Some doctors will mention the concept of freezing embryos rather than freezing eggs, which means freezing an egg that’s been fertilized with sperm and has typically grown for five days into what’s called a blastocyst. There are a few reasons why a doctor will broach the concept of freezing embryos.
First, historically, we weren’t great at freezing eggs. We’ve gotten a lot better at freezing and successfully thawing them, thanks to the advent of a quick-freezing technology called vitrification, rather than the slow-freezing process that was used in the past. While many labs are very successful at using this process, embryos are still more stable than an egg frozen alone.
Another big argument for freezing embryos, rather than eggs, is that you’ll have a better sense of the quality (and therefore success rate) of what you freeze. Making embryos means putting eggs through a number of natural hurdles – to be successful, the egg must be capable of fertilizing and growing into a high-quality blastocyst. There is simply no way of knowing whether individual eggs are any good, but getting through the fertilization process will give you many more indications. Below you can see the probability of a live birth by maternal age and number of embryos.

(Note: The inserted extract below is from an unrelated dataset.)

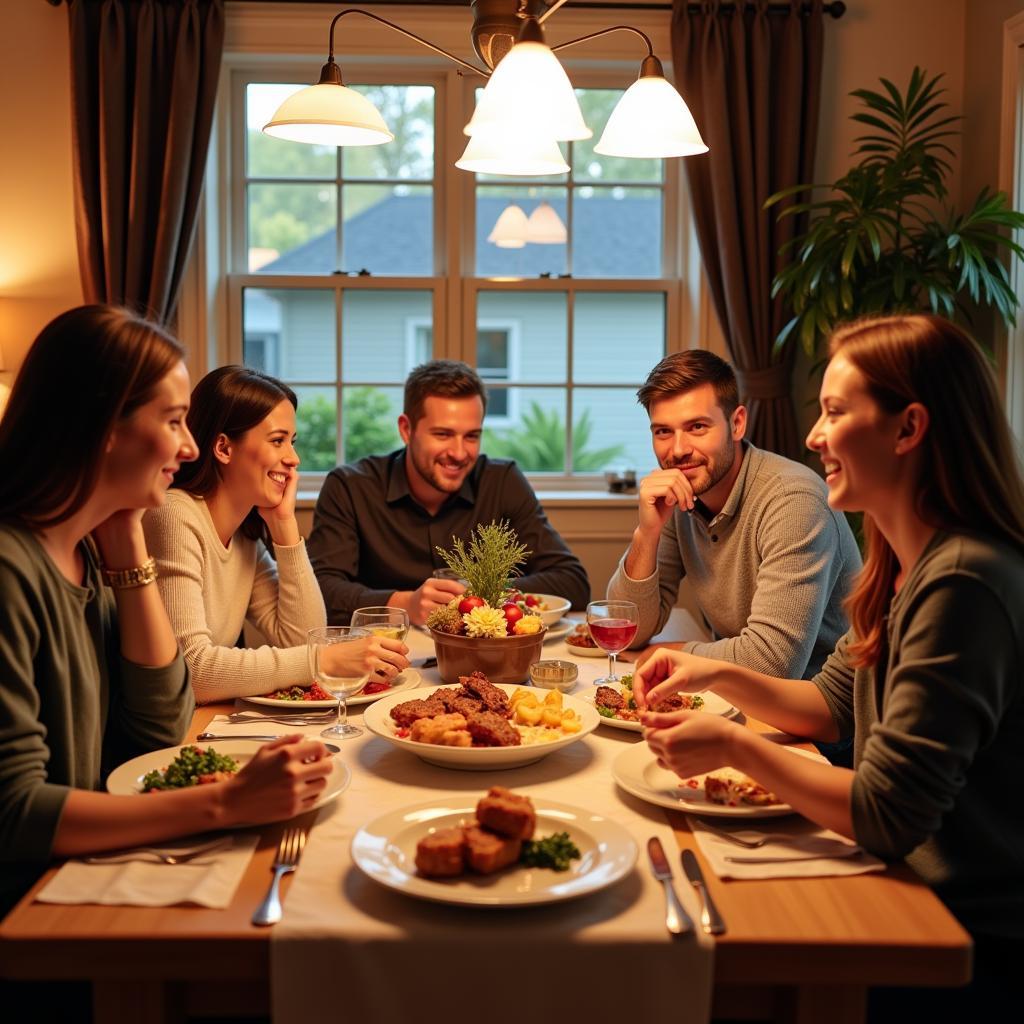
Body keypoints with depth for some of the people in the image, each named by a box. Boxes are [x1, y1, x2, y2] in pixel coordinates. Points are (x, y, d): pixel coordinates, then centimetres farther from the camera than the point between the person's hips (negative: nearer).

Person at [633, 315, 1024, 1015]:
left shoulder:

If you talk to patients who have done IVF or thawed eggs, you’ll hear that it’s not infrequent for the “funnel” to narrow very quickly as they go from eggs to embryos. For example, many patients can go from 20 eggs to one or two embryos. Knowing in advance (i.e. before you plan to or need to use the eggs or embryos) is helpful. But, there are many associated costs no matter when the "funnel" is deteremined, from the financial (purchasing donor sperm if that’s needed, and the laboratory costs of growing embryos) to the emotional (foreclosing the option to fertilize these eggs with a future partner’s sperm later).
To conclude, the field does have a fair amount of experience with frozen eggs – much of that has come from years of using donor eggs, and recently we’ve amassed more data on women who have electively frozen eggs and used them to have children later. While we know that we have the ability to freeze eggs, thaw them, and see them fertilize and eventually become healthy babies, we also know that the performance and success of frozen eggs hinges primarily upon the age of the woman at the time of the procedure.